> [WHAT YOU ARE ASKED TO DO]: Carry on the passage about live video streaming and content moderation from the point where it stops.

> [SOURCE EXTRACT]:
* * *
Here’s the good news:
You can still take advantage of the many benefits of allowing video streaming on your app or website if you manage associated risks with user-generated content (UGC) moderation. And the first step is to put a content moderation plan in place before your organization allows real-time video on its site or app. Today, we’ll look at the most effective ways to minimize the risks associated with video streaming. But first, let’s have a closer look at the benefits that video streaming can offer your brand.
Benefits to Video and Live Streaming
Allowing users to live stream video can be beneficial to your brand for several reasons. Compared to other video marketing strategies, live broadcasting can be cost-efficient. Real-time video can also convey creativity and improve audience reach. Additionally, live video is instant content, which can allow for direct communication between your business and your audience. Since this demonstrates that you care enough about your customers or clients to address them directly, live streamed content establishes your brand as trustworthy.
* * *
> [SUPPLIED RECORDS]:
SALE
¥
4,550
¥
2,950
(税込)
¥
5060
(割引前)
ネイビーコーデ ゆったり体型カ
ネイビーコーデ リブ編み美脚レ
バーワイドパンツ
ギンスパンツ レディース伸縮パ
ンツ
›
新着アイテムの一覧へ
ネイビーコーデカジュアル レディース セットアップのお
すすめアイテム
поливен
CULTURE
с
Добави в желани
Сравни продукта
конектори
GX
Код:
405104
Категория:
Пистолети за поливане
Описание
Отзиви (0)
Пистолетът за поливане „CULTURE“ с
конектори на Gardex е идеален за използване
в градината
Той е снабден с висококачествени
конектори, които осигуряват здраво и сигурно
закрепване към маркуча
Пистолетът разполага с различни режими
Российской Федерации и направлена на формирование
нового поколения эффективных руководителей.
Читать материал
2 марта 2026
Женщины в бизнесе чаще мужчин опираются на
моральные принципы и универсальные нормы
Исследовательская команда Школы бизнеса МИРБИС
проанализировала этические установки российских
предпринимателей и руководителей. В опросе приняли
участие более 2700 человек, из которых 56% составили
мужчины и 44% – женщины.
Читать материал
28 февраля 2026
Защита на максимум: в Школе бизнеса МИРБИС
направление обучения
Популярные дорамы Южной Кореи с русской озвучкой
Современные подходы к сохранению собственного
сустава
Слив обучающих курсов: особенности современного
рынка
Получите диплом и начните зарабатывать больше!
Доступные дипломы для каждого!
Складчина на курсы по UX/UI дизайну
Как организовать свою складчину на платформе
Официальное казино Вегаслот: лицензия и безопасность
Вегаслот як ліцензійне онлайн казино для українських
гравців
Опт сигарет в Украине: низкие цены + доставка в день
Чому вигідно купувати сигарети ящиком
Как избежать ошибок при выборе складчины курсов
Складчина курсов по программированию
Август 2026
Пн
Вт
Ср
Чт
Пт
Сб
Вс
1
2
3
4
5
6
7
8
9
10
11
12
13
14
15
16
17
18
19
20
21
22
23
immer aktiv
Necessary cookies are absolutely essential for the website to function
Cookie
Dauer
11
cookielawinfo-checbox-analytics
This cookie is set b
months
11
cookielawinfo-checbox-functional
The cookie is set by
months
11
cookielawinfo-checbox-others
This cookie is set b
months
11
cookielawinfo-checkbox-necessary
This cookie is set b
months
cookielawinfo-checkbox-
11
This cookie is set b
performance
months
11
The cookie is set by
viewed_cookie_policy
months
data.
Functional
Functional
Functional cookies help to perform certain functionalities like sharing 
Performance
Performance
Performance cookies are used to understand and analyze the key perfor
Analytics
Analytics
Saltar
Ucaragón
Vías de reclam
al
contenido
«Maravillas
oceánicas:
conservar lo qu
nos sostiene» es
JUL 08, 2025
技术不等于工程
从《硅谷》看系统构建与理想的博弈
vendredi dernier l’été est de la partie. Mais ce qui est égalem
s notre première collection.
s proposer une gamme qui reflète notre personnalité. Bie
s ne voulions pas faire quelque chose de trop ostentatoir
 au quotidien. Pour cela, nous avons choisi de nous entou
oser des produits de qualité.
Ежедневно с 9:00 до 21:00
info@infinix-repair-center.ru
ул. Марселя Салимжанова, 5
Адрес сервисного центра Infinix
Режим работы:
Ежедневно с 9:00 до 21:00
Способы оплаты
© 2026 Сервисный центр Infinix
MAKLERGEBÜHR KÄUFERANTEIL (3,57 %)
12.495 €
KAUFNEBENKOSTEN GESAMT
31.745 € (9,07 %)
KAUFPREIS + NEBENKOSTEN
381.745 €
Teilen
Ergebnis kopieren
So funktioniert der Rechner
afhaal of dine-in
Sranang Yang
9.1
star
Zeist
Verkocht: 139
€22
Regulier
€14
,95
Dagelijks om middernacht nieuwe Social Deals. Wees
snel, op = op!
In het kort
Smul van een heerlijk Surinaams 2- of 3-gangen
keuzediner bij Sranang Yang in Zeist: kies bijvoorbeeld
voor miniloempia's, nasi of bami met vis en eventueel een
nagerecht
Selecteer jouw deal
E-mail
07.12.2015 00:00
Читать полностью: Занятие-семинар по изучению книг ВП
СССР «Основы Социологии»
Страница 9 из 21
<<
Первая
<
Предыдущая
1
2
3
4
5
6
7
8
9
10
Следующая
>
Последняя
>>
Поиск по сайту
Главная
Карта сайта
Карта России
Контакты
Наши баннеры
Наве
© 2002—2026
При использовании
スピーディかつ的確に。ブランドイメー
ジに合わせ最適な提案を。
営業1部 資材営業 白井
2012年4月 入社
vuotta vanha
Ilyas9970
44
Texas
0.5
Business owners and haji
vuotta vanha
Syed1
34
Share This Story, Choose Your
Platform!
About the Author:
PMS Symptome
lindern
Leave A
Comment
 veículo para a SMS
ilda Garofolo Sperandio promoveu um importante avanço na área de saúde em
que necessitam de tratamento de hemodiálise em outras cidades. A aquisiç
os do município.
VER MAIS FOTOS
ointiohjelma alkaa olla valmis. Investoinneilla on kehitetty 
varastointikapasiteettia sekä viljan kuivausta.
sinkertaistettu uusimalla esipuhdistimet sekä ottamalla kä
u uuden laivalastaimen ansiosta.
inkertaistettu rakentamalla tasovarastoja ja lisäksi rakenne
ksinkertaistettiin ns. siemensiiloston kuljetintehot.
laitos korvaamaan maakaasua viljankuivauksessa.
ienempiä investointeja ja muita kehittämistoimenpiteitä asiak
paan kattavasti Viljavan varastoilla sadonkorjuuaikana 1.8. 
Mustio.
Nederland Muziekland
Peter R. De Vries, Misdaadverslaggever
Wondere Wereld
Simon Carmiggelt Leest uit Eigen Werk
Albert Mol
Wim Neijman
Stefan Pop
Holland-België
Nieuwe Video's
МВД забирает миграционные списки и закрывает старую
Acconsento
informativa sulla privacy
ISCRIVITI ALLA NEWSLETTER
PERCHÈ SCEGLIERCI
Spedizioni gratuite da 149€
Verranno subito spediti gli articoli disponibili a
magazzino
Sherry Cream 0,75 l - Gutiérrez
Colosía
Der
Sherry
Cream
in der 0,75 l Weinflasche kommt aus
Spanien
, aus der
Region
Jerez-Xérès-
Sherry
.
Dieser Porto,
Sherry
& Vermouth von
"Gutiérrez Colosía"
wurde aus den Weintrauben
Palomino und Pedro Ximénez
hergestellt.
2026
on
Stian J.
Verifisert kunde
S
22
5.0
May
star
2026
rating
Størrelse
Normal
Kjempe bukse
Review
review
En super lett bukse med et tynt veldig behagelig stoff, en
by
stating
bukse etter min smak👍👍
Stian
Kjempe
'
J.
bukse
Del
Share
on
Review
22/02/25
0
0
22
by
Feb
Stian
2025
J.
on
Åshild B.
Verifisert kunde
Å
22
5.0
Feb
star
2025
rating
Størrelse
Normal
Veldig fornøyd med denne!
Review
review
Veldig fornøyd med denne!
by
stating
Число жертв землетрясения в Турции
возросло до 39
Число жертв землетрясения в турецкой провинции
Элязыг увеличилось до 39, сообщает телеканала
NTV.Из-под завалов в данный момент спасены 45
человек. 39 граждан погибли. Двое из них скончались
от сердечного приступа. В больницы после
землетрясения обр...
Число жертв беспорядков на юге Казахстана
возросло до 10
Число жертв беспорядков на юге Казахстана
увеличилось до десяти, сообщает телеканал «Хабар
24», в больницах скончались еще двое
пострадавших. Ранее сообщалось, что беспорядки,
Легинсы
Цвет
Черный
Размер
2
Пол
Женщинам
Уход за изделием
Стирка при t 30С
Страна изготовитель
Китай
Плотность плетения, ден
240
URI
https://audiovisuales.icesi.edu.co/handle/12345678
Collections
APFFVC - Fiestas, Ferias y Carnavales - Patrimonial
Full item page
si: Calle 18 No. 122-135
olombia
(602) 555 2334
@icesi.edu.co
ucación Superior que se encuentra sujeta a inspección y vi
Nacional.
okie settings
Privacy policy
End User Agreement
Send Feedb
* * *
> [RESPONSE TO THIS EXERCISE]:
According to a Brandlive survey, 74% of businesses use live broadcasting to engage with their consumers. So should your business join the live streaming ranks?
If your brand offers digital services, then you may want to consider live video. Hosting an educational event, such as a live webinar, can be a helpful way to promote your brand.
Video streaming can also be appealing to brands that run frequent UGC and social media contests. Announcing contest winners through a live video from Instagram’s IGTV app is another example of how live streaming can boost your brand’s marketing efforts.
Live streaming has become a popular marketing tool over the past few years, with 1.1 billion hours of live video watched in 2019. And 82% of individuals report that they would rather see live video from a brand than the average social media post. With so many users preferring to watch video over any other content type, live broadcasting is a viable marketing option, as long as you go the extra mile to protect your brand’s reputation by making content moderation part of your video marketing strategy.
Approaches To Video And Live Stream Moderation
The downside to live streaming is its unpredictable nature, which may make your platform susceptible to offensive content. To minimize these risks, you need to create systems that enhance the flow of live broadcast moderation while improving its efficiency and scalability.
Before allowing livestreaming on your platform, here are 4 approaches to consider for moderation of live streamed content:
1. Involve Users, Moderators, and Authorities
If you give your users the ability to flag offensive content, then any live streamed content that is violent or criminal in nature may be brought to your attention early on.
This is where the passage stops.